Being a broadcast network is a big point of difference for Bounce. Katz notes
that a quarter of African- American homes don't subscribe to cable or
satellite.


Without ratings, Bounce TV has been running mostly direct-response advertising.
But it also has a core of a dozen early advertisers starting with Toyota and
Nissan, which both reupped for year two, plus GM and Chrysler, which signed on
during the upfront. Katz says Bounce is expanding its New York ad sales team to
keep up with demand.


Deborah Gray-Young, VP and media director at Burrell Communications, which buys
African- American media for Toyota, has been impressed with Bounce's
"explosive" growth. "The way that they were approaching this was really rather
brilliant, so I'm not at all surprised it's been successful coming out of the
gate," she says.


Gray-Young says she's encouraged by Bounce TV's distribution and by the local
ratings she's seen; she renewed Toyota's buy at levels similar to last year.
"Without having numbers to really further substantiate what we're assuming,
keeping the investment level is fair," she says. "We expect to have [ratings]
numbers shortly, and if we see an opportunity to increase investment, we'll do
that."


Affiliates are also pleased with the way the network bounces. "We feel it's a
great vehicle to really serve our community," says Pat LaPlatney, VP-digital
media and business development for Raycom, whose stations reach 12.3% of the
U.S. and almost 20% of African- American homes. "It's generating audience and
we're selling it well. So it's worked on every level."


Raycom, which owns an equity interest in the network, doesn't get Nielsen
ratings for Bounce TV, but LaPlatney says, "You know people are watching
because the direct response schedules are working."


In New Orleans, Bounce's ratings are running just 1 point behind MyNetworkTV
affiliate WUPL and ahead of NewsWatch 15, Belo's digital news channel,
according to Gary Wordlaw, general manager of Bounce in the Crescent City,
where the network airs on a digital channel from Fox affiliate WVUE.
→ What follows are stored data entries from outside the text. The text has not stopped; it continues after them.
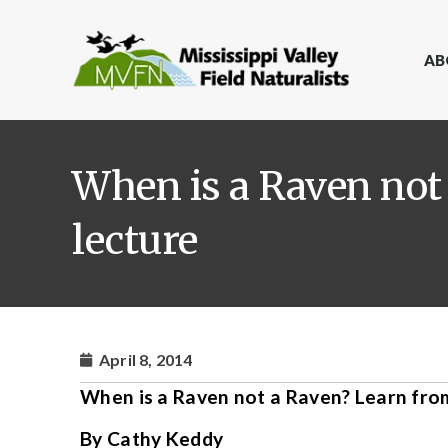
AB
When is a Raven not 
lecture
April 8, 2014
When is a Raven not a Raven? Learn from 
By Cathy Keddy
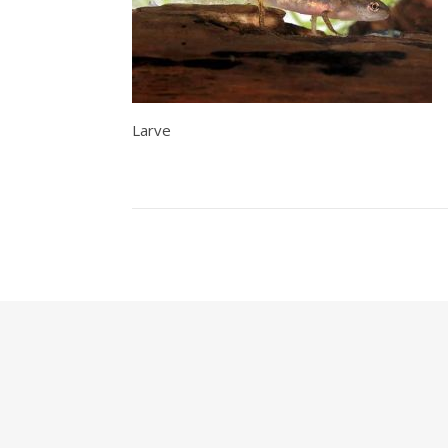
Larve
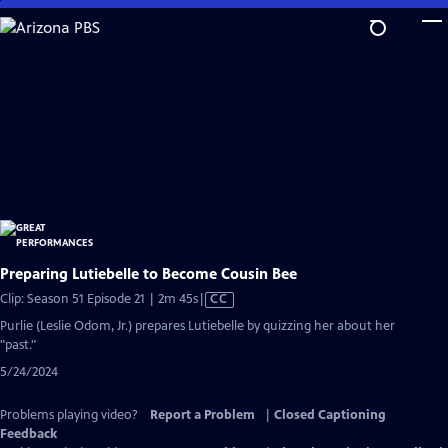
Skip
to
Main
Content
Preparing Lutiebelle to Become Cousin Bee
Video
Clip: Season 51 Episode 21 | 2m 45s
|
CC
has
Purlie (Leslie Odom, Jr.) prepares Lutiebelle by quizzing her about her
Closed
"past."
Captions
5/24/2024
Problems playing video?
Report a Problem
|
Closed Captioning
Feedback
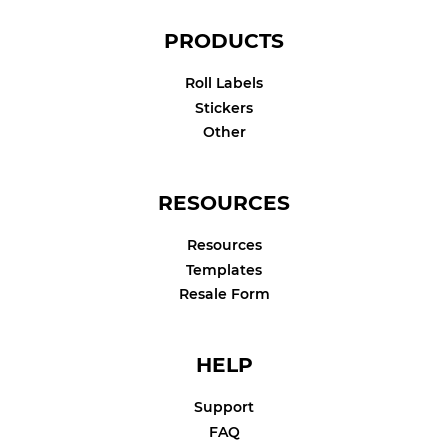
PRODUCTS
Roll Labels
Stickers
Other
RESOURCES
Resources
Templates
Resale Form
HELP
Support
FAQ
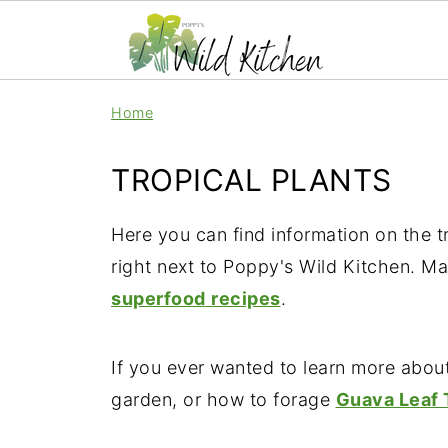
Home
TROPICAL PLANTS
Here you can find information on the t
right next to Poppy's Wild Kitchen. Ma
superfood
recipes
.
If you ever wanted to learn more abou
garden, or how to forage
Guava Leaf 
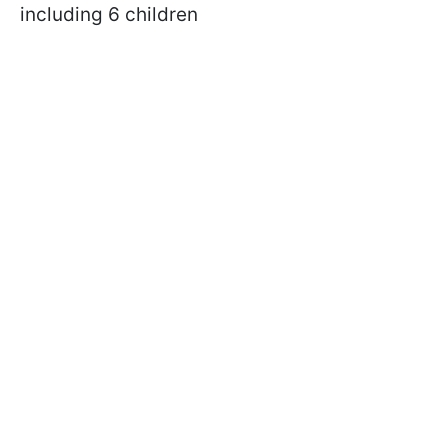
including 6 children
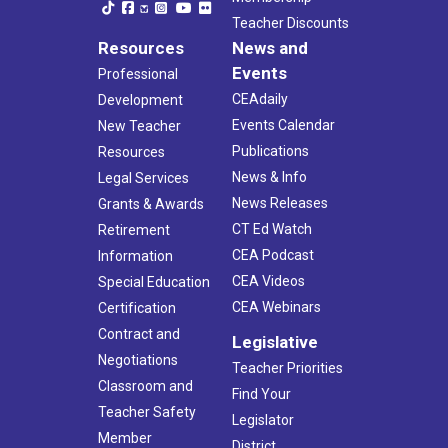
Teacher Discounts
Resources
News and
Events
Professional
CEAdaily
Development
Events Calendar
New Teacher
Publications
Resources
News & Info
Legal Services
News Releases
Grants & Awards
CT Ed Watch
Retirement
CEA Podcast
Information
CEA Videos
Special Education
CEA Webinars
Certification
Contract and
Legislative
Negotiations
Teacher Priorities
Classroom and
Find Your
Teacher Safety
Legislator
Member
District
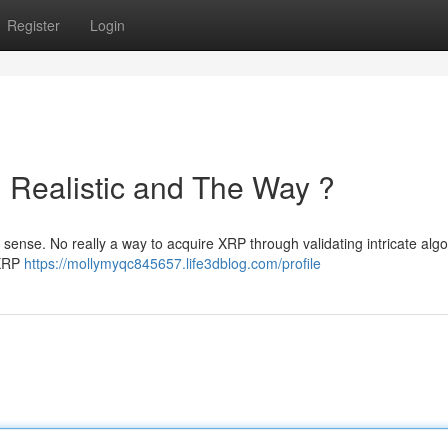
Register
Login
 Realistic and The Way ?
al sense. No really a way to acquire XRP through validating intricate algo
 XRP
https://mollymyqc845657.life3dblog.com/profile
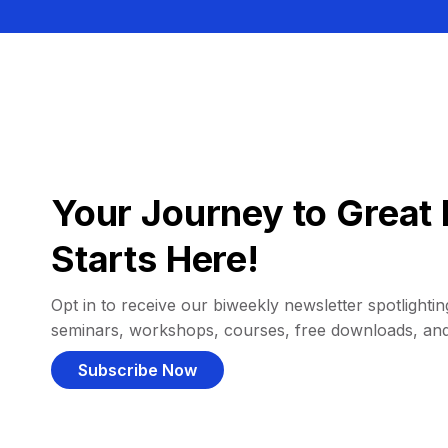
Your Journey to Great 
Starts Here!
Opt in to receive our biweekly newsletter spotlighting
seminars, workshops, courses, free downloads, an
Subscribe Now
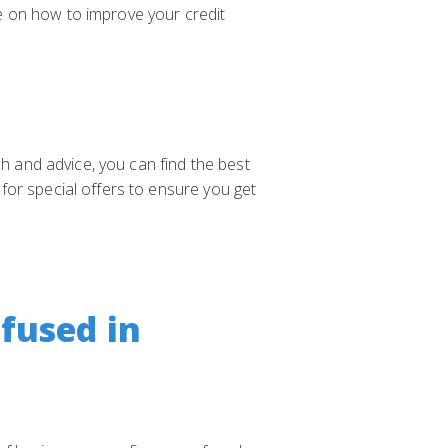
e on how to improve your credit
ch and advice, you can find the best
for special offers to ensure you get
fused in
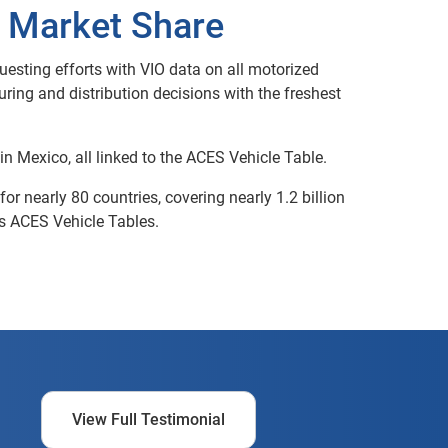
o Market Share
esting efforts with VIO data on all motorized
ing and distribution decisions with the freshest
in Mexico, all linked to the ACES Vehicle Table.
r nearly 80 countries, covering nearly 1.2 billion
’s ACES Vehicle Tables.
View Full Testimonial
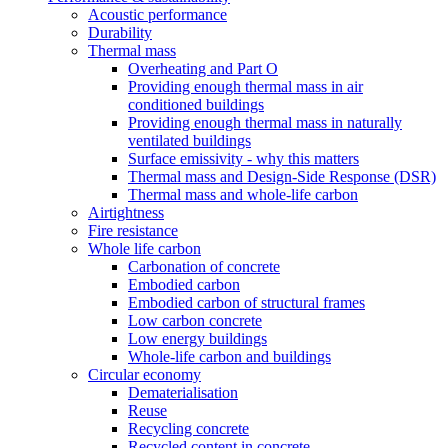
Acoustic performance
Durability
Thermal mass
Overheating and Part O
Providing enough thermal mass in air
conditioned buildings
Providing enough thermal mass in naturally
ventilated buildings
Surface emissivity - why this matters
Thermal mass and Design-Side Response (DSR)
Thermal mass and whole-life carbon
Airtightness
Fire resistance
Whole life carbon
Carbonation of concrete
Embodied carbon
Embodied carbon of structural frames
Low carbon concrete
Low energy buildings
Whole-life carbon and buildings
Circular economy
Dematerialisation
Reuse
Recycling concrete
Recycled content in concrete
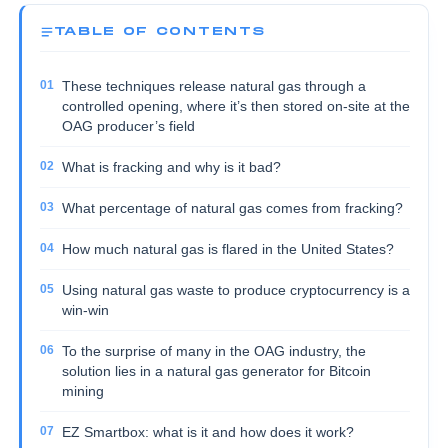
TABLE OF CONTENTS
These techniques release natural gas through a
controlled opening, where it’s then stored on-site at the
OAG producer’s field
What is fracking and why is it bad?
What percentage of natural gas comes from fracking?
How much natural gas is flared in the United States?
Using natural gas waste to produce cryptocurrency is a
win-win
To the surprise of many in the OAG industry, the
solution lies in a natural gas generator for Bitcoin
mining
EZ Smartbox: what is it and how does it work?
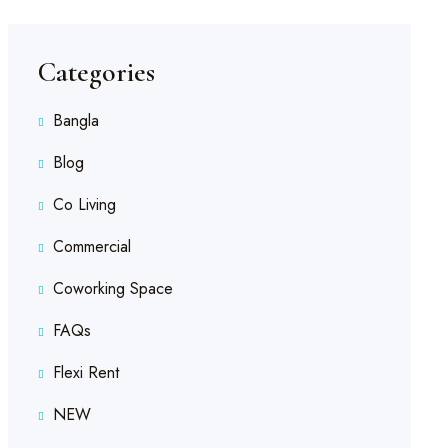
Categories
Bangla
Blog
Co Living
Commercial
Coworking Space
FAQs
Flexi Rent
NEW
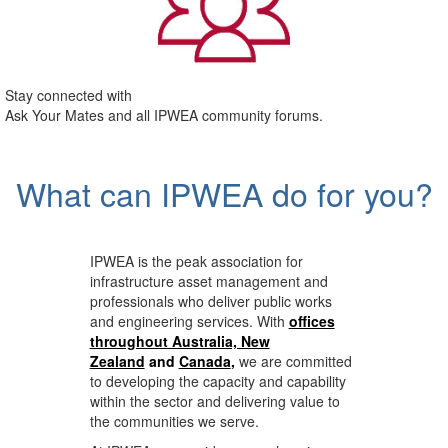
Stay connected with
Ask Your Mates and all IPWEA community forums.
What can IPWEA do for you?
IPWEA is the peak association for
infrastructure asset management and
professionals who deliver public works
and engineering services. With
offices
throughout Australia, New
Zealand
and
Canada
,
we are committed
to developing the capacity and capability
within the sector and delivering value to
the communities we serve.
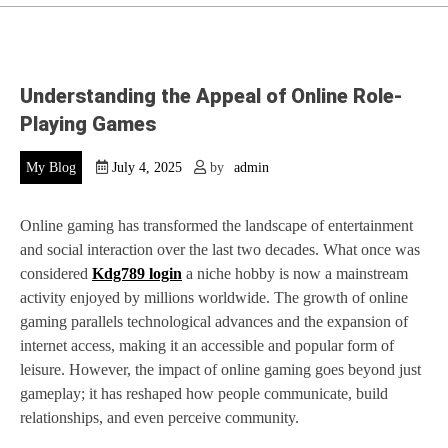
Understanding the Appeal of Online Role-
Playing Games
My Blog
July 4, 2025
by
admin
Online gaming has transformed the landscape of entertainment
and social interaction over the last two decades. What once was
considered
Kdg789 login
a niche hobby is now a mainstream
activity enjoyed by millions worldwide. The growth of online
gaming parallels technological advances and the expansion of
internet access, making it an accessible and popular form of
leisure. However, the impact of online gaming goes beyond just
gameplay; it has reshaped how people communicate, build
relationships, and even perceive community.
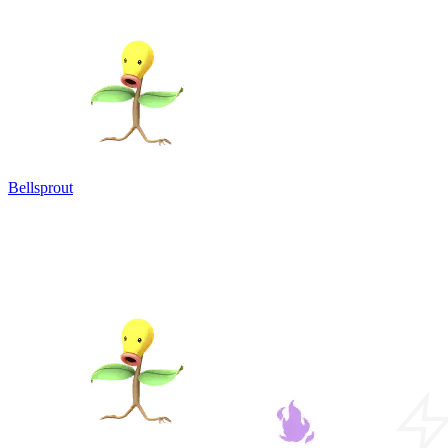
Bellsprout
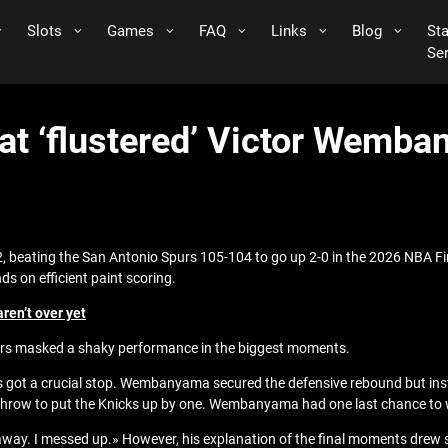
Slots
Games
FAQ
Links
Blog
St
Se
at ‘flustered’ Victor Wemba
, beating the San Antonio Spurs 105-104 to go up 2-0 in the 2026 NBA
s on efficient paint scoring.
aren’t over yet
bers masked a shaky performance in the biggest moments.
urs got a crucial stop. Wembanyama secured the defensive rebound but ins
 throw to put the Knicks up by one. Wembanyama had one last chance to wi
way. I messed up.» However, his explanation of the final moments drew 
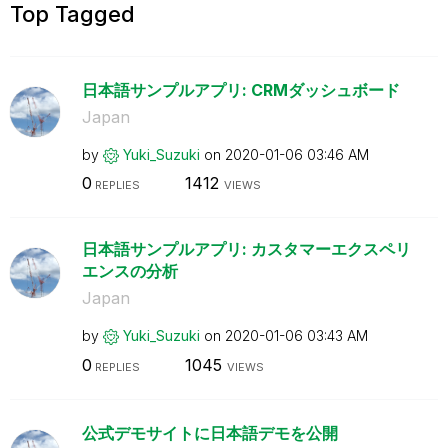
Top Tagged
日本語サンプルアプリ: CRMダッシュボード
Japan
by
Yuki_Suzuki
on
‎2020-01-06
03:46 AM
0
1412
REPLIES
VIEWS
日本語サンプルアプリ: カスタマーエクスペリ
エンスの分析
Japan
by
Yuki_Suzuki
on
‎2020-01-06
03:43 AM
0
1045
REPLIES
VIEWS
公式デモサイトに日本語デモを公開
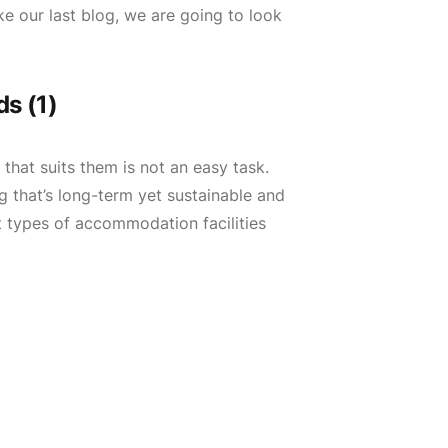
e our last blog, we are going to look
s (1)
hat suits them is not an easy task.
 that’s long-term yet sustainable and
t types of accommodation facilities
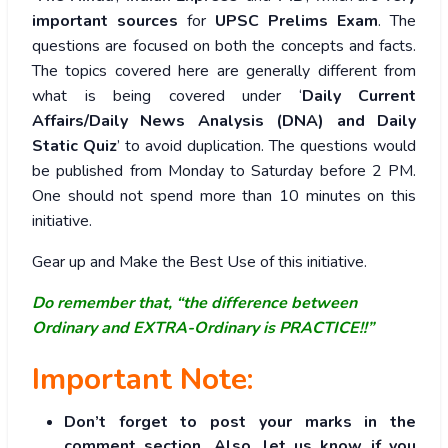
important sources
for
UPSC Prelims Exam
. The
questions are focused on both the concepts and facts.
The topics covered here are generally different from
what is being covered under ‘
Daily Current
Affairs/Daily News Analysis (DNA) and Daily
Static Quiz
’ to avoid duplication. The questions would
be published from Monday to Saturday before 2 PM.
One should not spend more than 10 minutes on this
initiative.
Gear up and Make the Best Use of this initiative.
Do remember that, “the difference between
Ordinary and EXTRA-Ordinary is PRACTICE!!”
Important Note:
Don’t forget to post your marks in the
comment section. Also, let us know if you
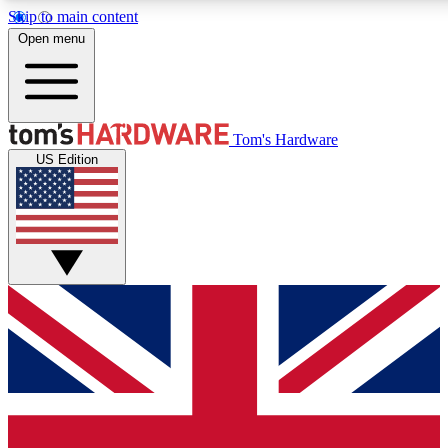
Skip to main content
Open menu
MEMBER
Tom's Hardware
US Edition
Get started with free a
PREMIUM ME
Unlock exclusive tools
Wordlaw says the network is creating new viewers among people who feel national
TV doesn't program to the African-American community, while at the same time
forging a new advertising base.


"I went out today and made about a half-dozen cold calls. Of that half-dozen,
three people want call-backs, one is going to write me a check tomorrow. That
never happened to me," Wordlaw says. "So I'm creating through Bounce TV a whole
other group of advertisers who are rallying around this channel because it's
reaching into the community that they serve."


The next step is creating local programming. "The Bounce people are very
interested in those stations that can create some local programming that also
might be carried nationally by Bounce," Wordlaw adds. "And New Orleans is a
natural for that. But right now, we want to crawl before we walk."